Sunday, 31 May 2020
STAFF and pupils at Shiplake College are making plastic face shields to protect doctors and nurses who are treating coronavirus patients.
A small team of volunteers is using the independent school’s design technology laboratory to produce more than 100 devices every day.
The shields comprise a clear, curved plastic sheet which covers the entire face and a band which goes across the forehead to hold it in place.
They have gone to a number of GP surgeries in Oxfordshire, Berkshire and Buckinghamshire as well as the Royal Berkshire Hospital in Reading.
The team is led by DT teachers Mike Whitfield, Tom Bayley and Sally Satch, whose daughter-in-law Zara Milne is a doctor in the acute care unit at the Royal Berks.
Also taking part are year 12 pupils Poppy Whitfield and Laura Pasmore, the daughter of school registrar Esther Pasmore, and her younger brother Tommy, who attends Highdown School and Sixth Form Centre in Emmer Green. About a dozen others are taking part on a rota basis.
The project was inspired by the school’s links with Dr Milne and Rachel Crisford, the wife of lower school head Tom Crisford, who is a senior nurse at the intensive care unit at the Royal Berks, which has been divided into two sections, one for treating only covid-19 sufferers and the other handling other cases.
The school has so far delivered 60 shields to GP surgeries and 120 to the hospital and intend to keep going.
They have also donated sterile aprons and gloves from the school’s medical centre, which is now out of use as pupils are being taught from home.
Katherine Green, the school’s public relations director , said: “We realised we had some spare capacity and wanted to help because we’d heard reports of a shortage of protective equipment.
“Having colleagues with loved ones at the frontline of the crisis was also a factor as they were telling us how incredibly useful any contribition, however small, would be.
“We ordered the materials and while we waited for them to arrive we managed to source some from Leighton Park School in Reading, for which we’re thankful as it allowed us to start production sooner.
“We were forced to think quickly when the laser cutter broke but fortunately we’ve found a manual method which anybody can follow, not just those with specialist experience.
“It’s an entirely worthwhile effort and we will continue production for as long as it’s needed. We have enough helpers that we can operate on a daily basis and may get in touch with local care homes to ask if we can help them too.
“We’re limited by social distancing regulations and the need to keep cleaning our work areas but there’s no shortage of goodwill among our community. The surgeries and the hospital are grateful that we’re helping to protect them as they work tirelessly to save lives.
“It’s the least we can do because it’s easy to feel hopeless in this situation and any steps we can take, however small, will mean an awful lot.”
Ms Satch said: “I have so much respect and love for everybody working in the health service because, at a time like this, they’re putting themselves at risk and making a huge sacrifice.
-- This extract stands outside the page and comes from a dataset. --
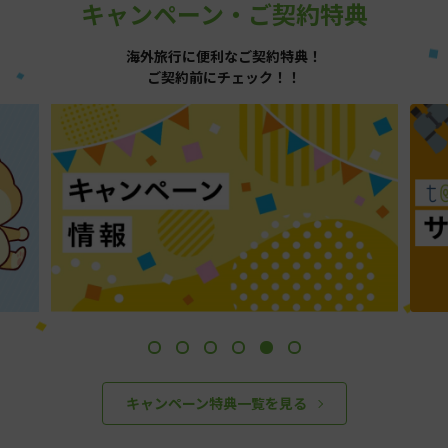
キャンペーン・ご契約特典
海外旅行に便利なご契約特典！
ご契約前にチェック！！
キャンペーン特典一覧を見る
“It’s a bit quieter for Zara in the ACU because the biggest priority is covid-19 patients but everyone is working long shifts so it’s really full-on.
“It’s great to feel you’re doing something, even if it’s just a fraction of what’s needed.”
Mrs Crisford, from Caversham Park, said: “We’re extremely grateful that the college community is taking the time to make these visors for everyone in our unit.
“We’re working incredibly hard to save some very, very sick people and any contributions are greatly appreciated.
“We’ve had so many donations from across the region, from Easter eggs and PPE to meals and hand- creams.
“My colleagues and I are all appreciative because our job is so much easier when we know that the community is behind us.
“This has been a very tough time but I work with a fantastic team and we’ve all pulled together since the beginning so we’re much closer as a result.”
Last month the DT department at the Oratory School in Woodcote began producing masks for medical staff and also installed protective plastic screens at the front desks of Goring and Woodcote GP surgeries.